Lines of data:
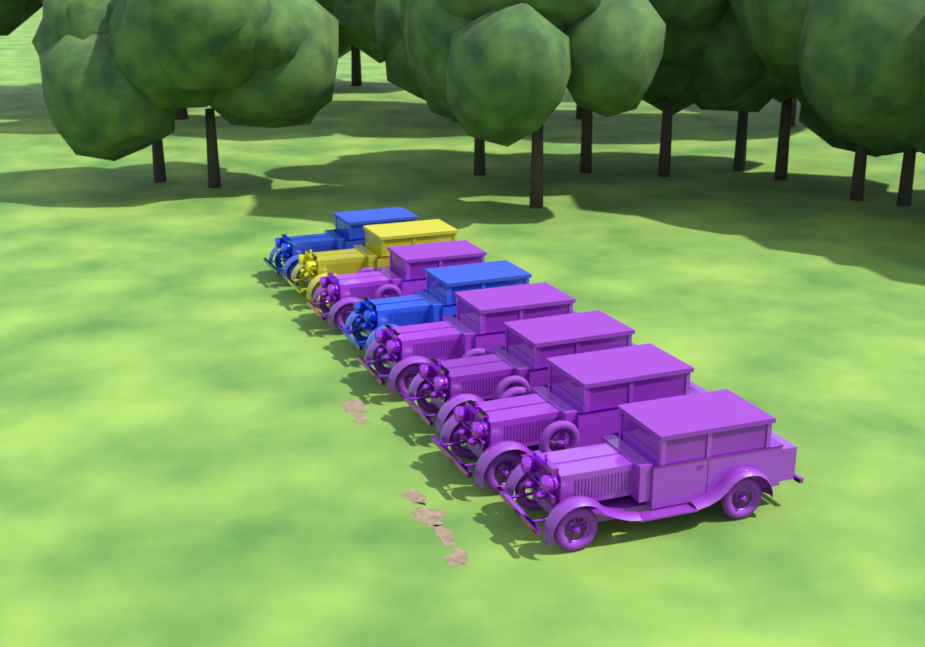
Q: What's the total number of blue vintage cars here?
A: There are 2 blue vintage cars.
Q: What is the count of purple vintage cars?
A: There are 5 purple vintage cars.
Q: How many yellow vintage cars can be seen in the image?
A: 1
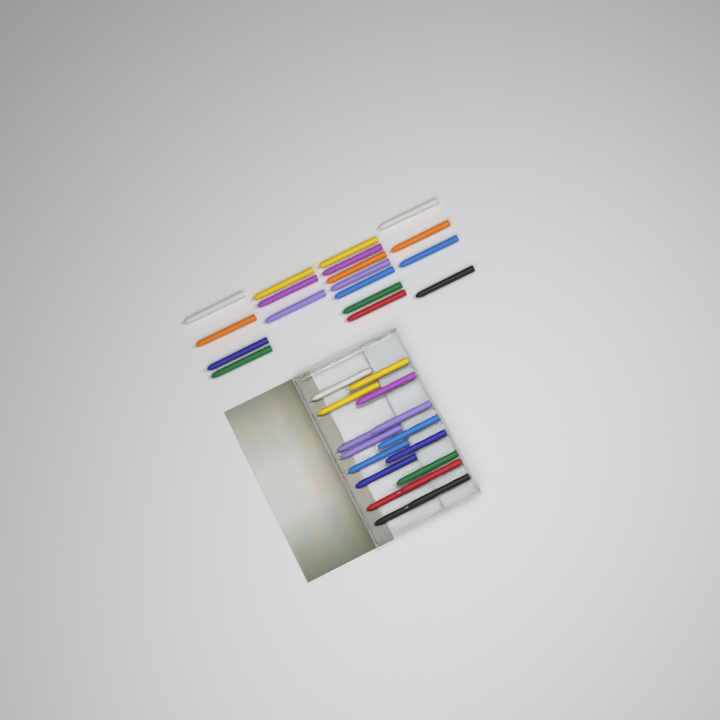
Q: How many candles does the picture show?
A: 34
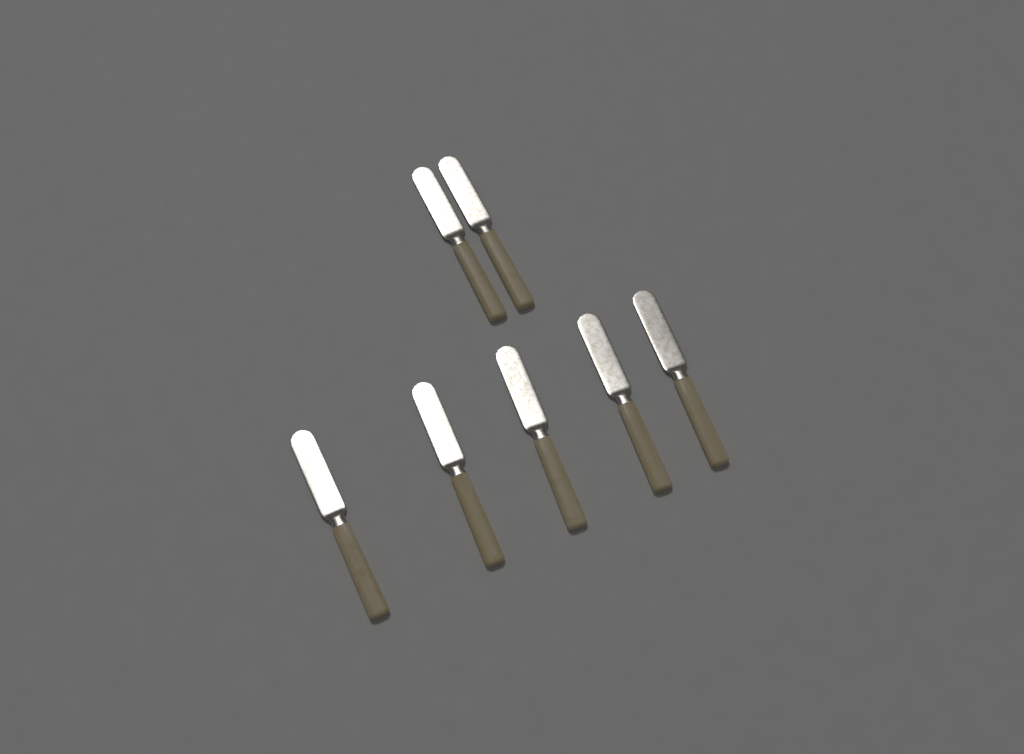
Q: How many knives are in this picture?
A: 7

WRITTEN INSTRUCTION => Please lay out the data above as a Markdown table with the columns Row and Line, giving each line its own row and skipping blank lines. Leave the pictures out of the answer.

EXERCISE RESULT =>
| Row | Line |
|---|---|
| 1 | Q: What's the total number of blue vintage cars here? |
| 2 | A: There are 2 blue vintage cars. |
| 3 | Q: What is the count of purple vintage cars? |
| 4 | A: There are 5 purple vintage cars. |
| 5 | Q: How many yellow vintage cars can be seen in the image? |
| 6 | A: 1 |
| 7 | Q: How many candles does the picture show? |
| 8 | A: 34 |
| 9 | Q: How many knives are in this picture? |
| 10 | A: 7 |